On Mon, Apr 11, 2011 at 10:15 PM, Dan McGee <dan@archlinux.org> wrote:
[1] Rough data from April 11, 2011, with a total hit count of 1,109,163: 12 /login.php 13 /rpc.php?type=sarch 15 /rpc.php?type=msearch 16 /pingserver.php 16 /rpc.php 22 /logout.php 163 /passreset.php 335 /account.php 530 /pkgsubmit.php 916 /rss2.php 3838 /index.php 6752 /rss.php 9699 / 42478 /rpc.php?type=search 184737 /packages.php 681725 /rpc.php?type=info
That means a whopping 61.5% of our requests were for info over the RPC interface; package pages are a distant second at only 16.7%.
I had a question about this data. What is the breakdown of those 'info' type queries that are querying by ID vs by Name. There was a time (pre-2009) when the search endpoint result set wasn't quite as complete as the info result set. I am wondering if the preponderance of info style queries could be very legacy clients that are first searching, then performing 'by id' or 'by name' lookups to populate the result set for the end user.

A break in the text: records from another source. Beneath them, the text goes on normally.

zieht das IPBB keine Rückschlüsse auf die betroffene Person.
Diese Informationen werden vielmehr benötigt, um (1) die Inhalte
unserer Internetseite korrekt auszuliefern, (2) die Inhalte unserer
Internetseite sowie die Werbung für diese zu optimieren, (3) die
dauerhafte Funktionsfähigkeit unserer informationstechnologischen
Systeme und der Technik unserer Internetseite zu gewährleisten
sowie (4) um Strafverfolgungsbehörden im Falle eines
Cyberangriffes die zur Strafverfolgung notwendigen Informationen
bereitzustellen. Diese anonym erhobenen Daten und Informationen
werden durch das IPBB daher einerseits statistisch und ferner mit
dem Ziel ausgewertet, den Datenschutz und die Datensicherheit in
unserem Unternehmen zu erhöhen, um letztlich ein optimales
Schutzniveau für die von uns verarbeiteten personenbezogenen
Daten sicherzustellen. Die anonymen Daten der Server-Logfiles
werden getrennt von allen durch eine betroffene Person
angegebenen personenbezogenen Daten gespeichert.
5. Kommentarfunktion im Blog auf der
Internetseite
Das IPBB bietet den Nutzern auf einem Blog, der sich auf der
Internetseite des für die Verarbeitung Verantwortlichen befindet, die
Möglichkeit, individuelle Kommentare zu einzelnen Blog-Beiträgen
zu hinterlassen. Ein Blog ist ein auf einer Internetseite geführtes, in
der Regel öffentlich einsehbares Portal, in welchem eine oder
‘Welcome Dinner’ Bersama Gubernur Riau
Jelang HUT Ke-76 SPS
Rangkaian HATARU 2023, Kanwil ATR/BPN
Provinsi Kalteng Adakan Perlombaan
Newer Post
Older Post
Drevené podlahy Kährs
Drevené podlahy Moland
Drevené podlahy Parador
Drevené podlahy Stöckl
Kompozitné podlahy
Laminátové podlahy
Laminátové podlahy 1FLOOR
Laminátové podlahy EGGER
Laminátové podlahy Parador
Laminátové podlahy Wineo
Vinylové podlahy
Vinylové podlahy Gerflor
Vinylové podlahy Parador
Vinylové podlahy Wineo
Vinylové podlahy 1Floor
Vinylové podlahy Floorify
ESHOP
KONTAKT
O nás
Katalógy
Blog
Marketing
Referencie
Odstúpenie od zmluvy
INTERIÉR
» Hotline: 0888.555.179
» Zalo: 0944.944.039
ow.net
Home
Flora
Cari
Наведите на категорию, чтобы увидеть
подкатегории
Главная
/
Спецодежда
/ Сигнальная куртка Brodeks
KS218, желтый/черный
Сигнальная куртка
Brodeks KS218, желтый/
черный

The fact that the search result set is now just as complete as the info result set, could possibly provide an avenue to help alleviate load if said clients were identified/fixed/updated. Additionally, if the 'ID' type queries are a low percentage, it may be a good idea to just drop that and simply do exact package name equality comparisons. This would also be more consistent as ID is more for internal database representation, names are unique, and search does not allow searching based on partial ID matches (which would be silly). This would also rule out the need for 'server side ordering' as you get back a list of packages, from a list of submitted names, and you can order/sort/identify them client side very easily (no ambiguity of trying to deal with whether it was an info result based on a name, or based on an id search term).